## START Text provided
Continue in 2 seconds

Measuring the Value of Mined Information

  • Kamran Parsaye, David Petrie
  • March 01 1998, 1:00am EST

Most people will not question the fact that we live in the information age and that many pieces of information have a concrete dollar value. Thus most people intuitively agree that information is in some sense directly related to money, as evidenced by the fact that there are many prosperous organizations whose sole business revolves around the selling of information (Meyer and Zack, 19961). Indeed, information and knowledge are now viewed as the intellectual capital underlying the new organizational wealth (Stewart, 19972 and Sveiby 19973).

Think of it this way: every corporation has a collective model of the business world based on the information it possesses, e.g., what influences profits and losses, where opportunities and pitfalls are, and what drives product quality and consumer demand. As the information becomes more accurate, the corporation's ability to compete increases. Hence corporate information is clearly an asset.

If information is an asset, then we should be able assign a dollar value to it. A natural question arises as to how we can measure the dollar value of a piece of information. Given a free market, a first answer would be that the real value of the information is whatever the market happens to pay for it. And, as we shall see later, this simple approach based on "perceived value" may at times be used to estimate the value of information, but much more is needed in most circumstances (e.g., when a piece of corporate information is not for sale on the open market, but is used for internal decision making).

Let us also note that information is distinct from data and has a much higher value. The process of extracting information from data is often called data mining. While a database may include the data about the account history of a corporation's customers, data mining provides information about the characteristics and trends that lead to customer retention and profitability--more valuable than the data itself. The transformation of the data into information significantly increases the value of the data.

Data mining can thus impact some of the basic economic metrics applied to a corporation. One such measure is "Tobin's q"--the ratio of the value of an asset to its replacement cost developed by Nobel prize winner James Tobin. As noted by Federal Reserve Chairman Alan Greenspan, high q and market-to-book ratios for a corporation can reflect the investments in technology (Stewart, 19972). Data mining can increase Tobin's q for a corporation by enhancing the value of technology investments.
## END Text provided
## START Stored rows
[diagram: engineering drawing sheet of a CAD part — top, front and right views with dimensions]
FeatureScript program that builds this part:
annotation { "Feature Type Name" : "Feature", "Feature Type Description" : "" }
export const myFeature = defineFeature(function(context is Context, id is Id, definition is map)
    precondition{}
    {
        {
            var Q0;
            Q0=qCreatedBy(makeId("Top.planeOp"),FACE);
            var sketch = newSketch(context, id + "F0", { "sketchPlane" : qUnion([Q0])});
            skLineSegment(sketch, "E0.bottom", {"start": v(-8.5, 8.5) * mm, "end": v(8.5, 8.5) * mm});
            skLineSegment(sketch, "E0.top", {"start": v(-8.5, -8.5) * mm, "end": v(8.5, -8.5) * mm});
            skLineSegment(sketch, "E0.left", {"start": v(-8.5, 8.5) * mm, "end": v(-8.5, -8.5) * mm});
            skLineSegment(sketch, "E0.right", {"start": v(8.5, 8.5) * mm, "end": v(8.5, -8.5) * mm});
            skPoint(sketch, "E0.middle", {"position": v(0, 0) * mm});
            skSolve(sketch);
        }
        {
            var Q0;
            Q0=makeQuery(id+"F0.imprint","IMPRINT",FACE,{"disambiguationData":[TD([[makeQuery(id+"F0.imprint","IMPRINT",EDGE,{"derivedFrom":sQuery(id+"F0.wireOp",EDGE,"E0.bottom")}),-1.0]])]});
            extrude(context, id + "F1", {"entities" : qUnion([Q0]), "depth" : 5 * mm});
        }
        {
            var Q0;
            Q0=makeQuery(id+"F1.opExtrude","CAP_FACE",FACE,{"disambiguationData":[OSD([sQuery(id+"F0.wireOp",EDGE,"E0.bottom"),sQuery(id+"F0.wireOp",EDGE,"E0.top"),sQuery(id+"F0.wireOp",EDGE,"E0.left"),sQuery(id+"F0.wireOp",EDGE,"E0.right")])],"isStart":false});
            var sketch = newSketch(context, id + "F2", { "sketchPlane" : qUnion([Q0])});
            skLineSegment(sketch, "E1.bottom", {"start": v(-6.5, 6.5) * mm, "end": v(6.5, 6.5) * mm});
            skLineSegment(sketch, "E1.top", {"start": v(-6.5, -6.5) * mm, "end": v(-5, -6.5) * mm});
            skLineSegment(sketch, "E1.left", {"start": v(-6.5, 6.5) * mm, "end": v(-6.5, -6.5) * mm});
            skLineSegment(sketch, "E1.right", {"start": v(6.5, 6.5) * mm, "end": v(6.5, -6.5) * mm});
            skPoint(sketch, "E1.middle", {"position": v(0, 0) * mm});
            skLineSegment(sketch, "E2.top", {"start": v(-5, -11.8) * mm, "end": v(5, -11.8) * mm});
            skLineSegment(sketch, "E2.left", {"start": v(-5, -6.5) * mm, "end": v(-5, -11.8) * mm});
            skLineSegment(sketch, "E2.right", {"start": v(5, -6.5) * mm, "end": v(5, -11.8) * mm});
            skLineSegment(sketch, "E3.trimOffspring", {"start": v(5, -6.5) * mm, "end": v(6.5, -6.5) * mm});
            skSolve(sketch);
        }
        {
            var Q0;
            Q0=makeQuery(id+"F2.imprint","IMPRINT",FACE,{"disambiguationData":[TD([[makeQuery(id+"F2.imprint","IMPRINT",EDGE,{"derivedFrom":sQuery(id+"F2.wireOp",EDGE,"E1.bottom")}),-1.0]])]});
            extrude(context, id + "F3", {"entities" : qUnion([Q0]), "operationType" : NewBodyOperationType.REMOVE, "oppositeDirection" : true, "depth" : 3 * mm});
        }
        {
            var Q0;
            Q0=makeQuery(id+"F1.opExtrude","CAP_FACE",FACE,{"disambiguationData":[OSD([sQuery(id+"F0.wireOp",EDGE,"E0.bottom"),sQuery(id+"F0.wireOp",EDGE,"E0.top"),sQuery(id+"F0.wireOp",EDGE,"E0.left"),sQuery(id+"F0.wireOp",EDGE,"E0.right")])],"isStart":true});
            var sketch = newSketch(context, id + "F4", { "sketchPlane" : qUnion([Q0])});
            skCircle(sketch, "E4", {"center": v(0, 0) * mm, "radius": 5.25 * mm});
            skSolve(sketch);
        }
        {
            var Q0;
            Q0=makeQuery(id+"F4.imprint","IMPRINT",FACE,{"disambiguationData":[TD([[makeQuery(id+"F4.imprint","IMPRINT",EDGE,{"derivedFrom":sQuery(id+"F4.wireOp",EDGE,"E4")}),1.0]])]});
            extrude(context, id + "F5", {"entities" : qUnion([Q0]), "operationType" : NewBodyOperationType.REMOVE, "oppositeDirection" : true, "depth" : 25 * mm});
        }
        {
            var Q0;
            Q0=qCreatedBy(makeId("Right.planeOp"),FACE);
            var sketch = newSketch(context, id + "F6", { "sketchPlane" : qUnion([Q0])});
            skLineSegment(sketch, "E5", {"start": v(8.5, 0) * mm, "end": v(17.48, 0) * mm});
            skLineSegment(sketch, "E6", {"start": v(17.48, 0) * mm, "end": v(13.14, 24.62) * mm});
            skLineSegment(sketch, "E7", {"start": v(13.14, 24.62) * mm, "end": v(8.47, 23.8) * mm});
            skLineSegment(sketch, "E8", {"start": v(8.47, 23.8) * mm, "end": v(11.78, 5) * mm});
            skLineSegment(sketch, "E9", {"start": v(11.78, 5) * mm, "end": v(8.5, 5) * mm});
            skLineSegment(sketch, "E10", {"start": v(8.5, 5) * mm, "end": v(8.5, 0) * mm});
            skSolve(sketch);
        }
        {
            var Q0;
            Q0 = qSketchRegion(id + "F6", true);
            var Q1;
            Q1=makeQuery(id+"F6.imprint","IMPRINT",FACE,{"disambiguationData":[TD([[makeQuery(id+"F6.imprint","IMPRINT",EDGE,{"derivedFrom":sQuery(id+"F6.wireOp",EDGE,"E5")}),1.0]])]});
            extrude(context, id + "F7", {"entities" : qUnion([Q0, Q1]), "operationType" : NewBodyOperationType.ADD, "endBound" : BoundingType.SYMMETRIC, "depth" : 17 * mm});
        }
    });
## END Stored rows
*What you will do*:
Please reproduce the entire text on measuring the value of mined information word for word.

*Task result*:
Continue in 2 seconds

Measuring the Value of Mined Information

  • Kamran Parsaye, David Petrie
  • March 01 1998, 1:00am EST

Most people will not question the fact that we live in the information age and that many pieces of information have a concrete dollar value. Thus most people intuitively agree that information is in some sense directly related to money, as evidenced by the fact that there are many prosperous organizations whose sole business revolves around the selling of information (Meyer and Zack, 19961). Indeed, information and knowledge are now viewed as the intellectual capital underlying the new organizational wealth (Stewart, 19972 and Sveiby 19973).

Think of it this way: every corporation has a collective model of the business world based on the information it possesses, e.g., what influences profits and losses, where opportunities and pitfalls are, and what drives product quality and consumer demand. As the information becomes more accurate, the corporation's ability to compete increases. Hence corporate information is clearly an asset.

If information is an asset, then we should be able assign a dollar value to it. A natural question arises as to how we can measure the dollar value of a piece of information. Given a free market, a first answer would be that the real value of the information is whatever the market happens to pay for it. And, as we shall see later, this simple approach based on "perceived value" may at times be used to estimate the value of information, but much more is needed in most circumstances (e.g., when a piece of corporate information is not for sale on the open market, but is used for internal decision making).

Let us also note that information is distinct from data and has a much higher value. The process of extracting information from data is often called data mining. While a database may include the data about the account history of a corporation's customers, data mining provides information about the characteristics and trends that lead to customer retention and profitability--more valuable than the data itself. The transformation of the data into information significantly increases the value of the data.

Data mining can thus impact some of the basic economic metrics applied to a corporation. One such measure is "Tobin's q"--the ratio of the value of an asset to its replacement cost developed by Nobel prize winner James Tobin. As noted by Federal Reserve Chairman Alan Greenspan, high q and market-to-book ratios for a corporation can reflect the investments in technology (Stewart, 19972). Data mining can increase Tobin's q for a corporation by enhancing the value of technology investments.